Start of PROVIDED TEXT

Yeah. This in spades. Trust me, it takes Brits a long time to get used to this. It’s a fascinating subject, though.
I have spent countless hours sat in empty meeting rooms bang on time, waiting the obligatory 5-10 mins for everyone else to show up.
Which is why one brings something independent to read, or has something in parallel that one can work on solo.
because David appears not to mind people clogging up his comments section
Don’t mind me. I’m finishing off a Magnum and watching phone reviews on YouTube.
Ahem. To clarify, I’m finishing off a Magnum. Not an enormous bottle of wine.
Heh…and here I thought you were finishing off a Magnum. And now thanks to Wiki I’ve learned that there are even other uses of that brand name that would be way TMI…
To clarify, I’m finishing off a Magnum.
Oh, and here I was thinking you meant Magnum
I should’ve quit while I was ahead.
Which is why one brings something independent to read
Pretty standard in French meetings. I generally skip them if I know it’s happening in a room where the 4G connection is crap.
In Mexico the inter-city buses run exactly on time. Much better than the equivalent New Zealand buses, for example. In general I found Mexican hotels etc quite good at time-keeping and being organised — which surprised me.

End of PROVIDED TEXT

* [ASSIGNMENT 1] Decide whether each statement below agrees with the comment thread on meeting punctuality, and answer yes or no with the deciding words quoted from it. (a) One commenter says inter-city buses in Mexico run exactly on time. (b) One commenter says they waited about 30 minutes in empty meeting rooms for others to arrive. (c) One commenter says they are finishing off an enormous bottle of wine.
* [ASSIGNMENT 2] Extend the comment thread on meeting punctuality with a few more comments that pick up after its final one.

Start of RECORDED INFORMATION

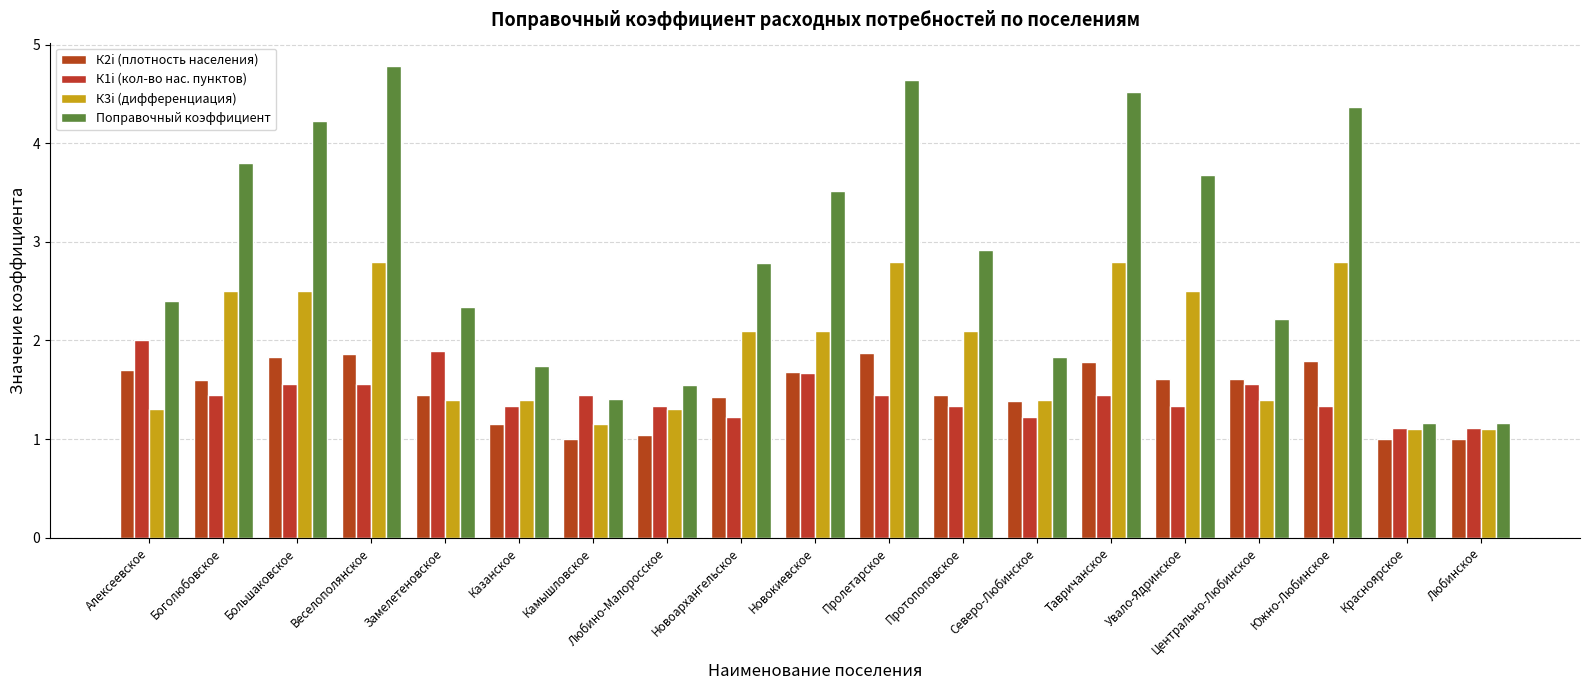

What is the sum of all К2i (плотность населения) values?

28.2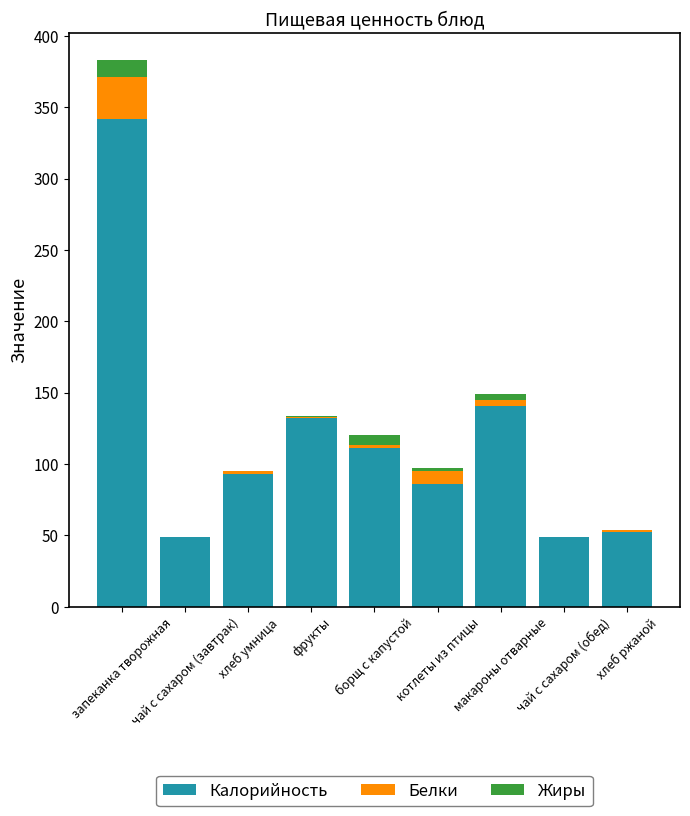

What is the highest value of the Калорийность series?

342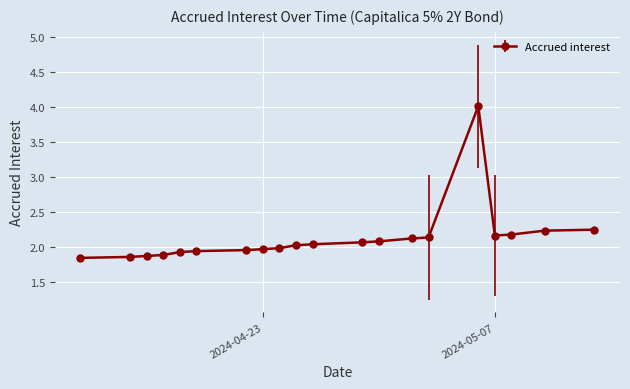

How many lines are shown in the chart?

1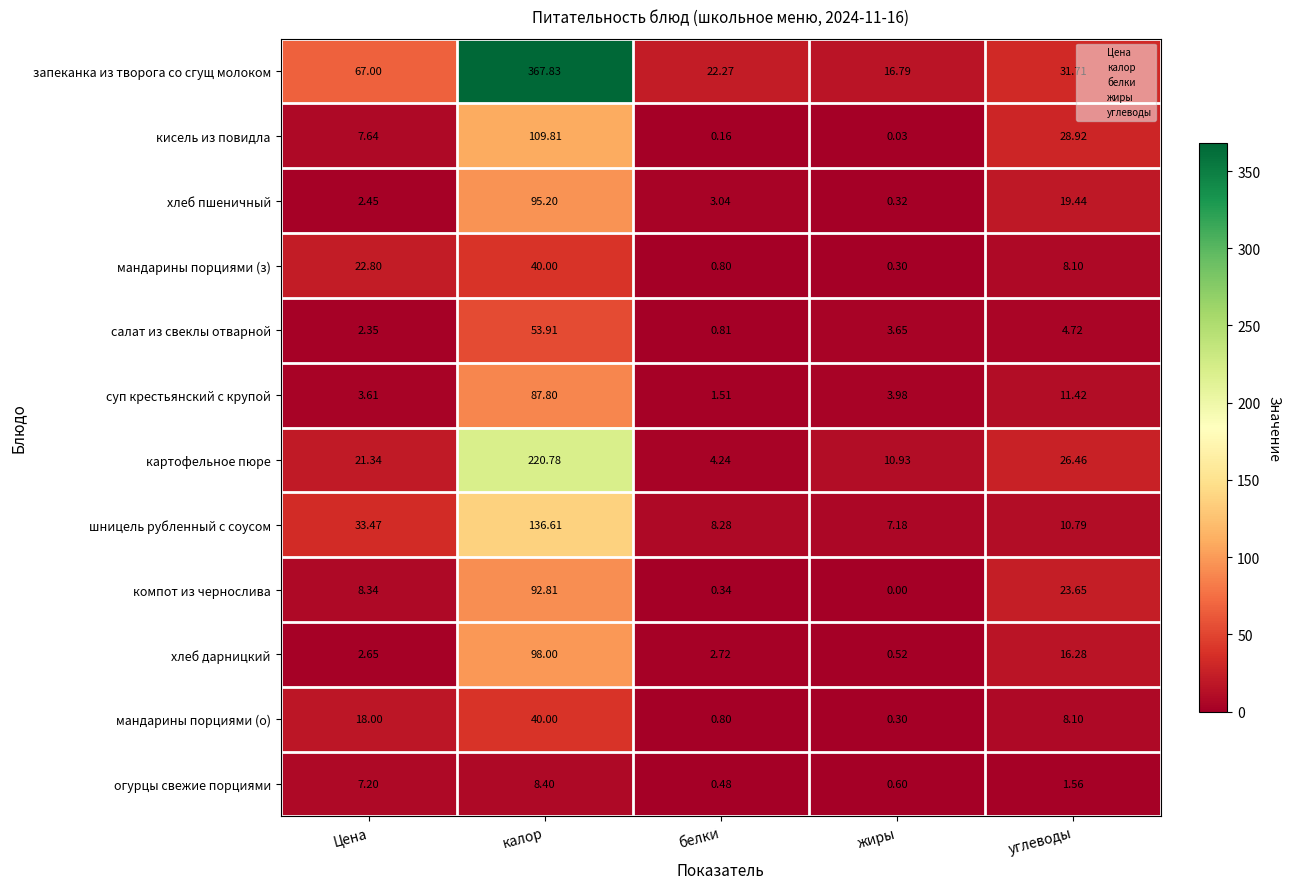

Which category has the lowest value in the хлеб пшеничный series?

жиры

End of RECORDED INFORMATION

* [TASK RESULT 1]
(a) Yes: "In Mexico the inter-city buses run exactly on time."
(b) No: "waiting the obligatory 5-10 mins for everyone else to show up."
(c) No: "Not an enormous bottle of wine."

* [TASK RESULT 2]
So I don’t think it is a tropical thing, merely a cultural thing. For whatever reason, and maybe personal punctuality is different there, businesses seemed to run to the clock.
Let’s try that with payroll.
In many countries they do.
I suspect that sets up a cycle — boss doesn’t pay me regularly on time, so I don’t turn up to work on time, and the business suffers, to the boss can’t pay me …
I’ll just toss this sin for good measure:
.
You knew this was coming, didn’t you.
Right, that does it. Hammock time. ‘Night, all.
Having lived in the mañana culture of Spain for 18 years now, I’ve gotten used to always being the first to arrive at any meeting, and gotten over my frustration of having to wait ages before anyone else turns up. Still, after all these years, I cant break my programming. I still turn up early with the full expectation that I will be sitting there on my own for a while.
I have to say though, that things have definitely improved in my time here. What was previously said about it being rude to break off an engagement before all points have been covered, is certainly a thing here. I find myself being considered a little rude for breaking engagements in order to meet appointments.
I wish I’d known about this when I was a young soldier, well actually I mean I wish the RSM had known it.
TimN, ref wives, mine’s English and I have the same problem, even after 33 years of marriage. She had a John Lewis approach to timekeeping, never knowingly early.
A very good friend and business partner, who is also exRN (and they are really strict on timekeeping, tides wait for no man etc) took time out to teach and ended up teaching Economics and Business at A Level in a large inner city college. His students were from many cultures and some fee paying. His rule was that at the start of the year he locked the classroom door at the appointed time to start the lesson. He reckoned that within 3 weeks they all arrived punctually.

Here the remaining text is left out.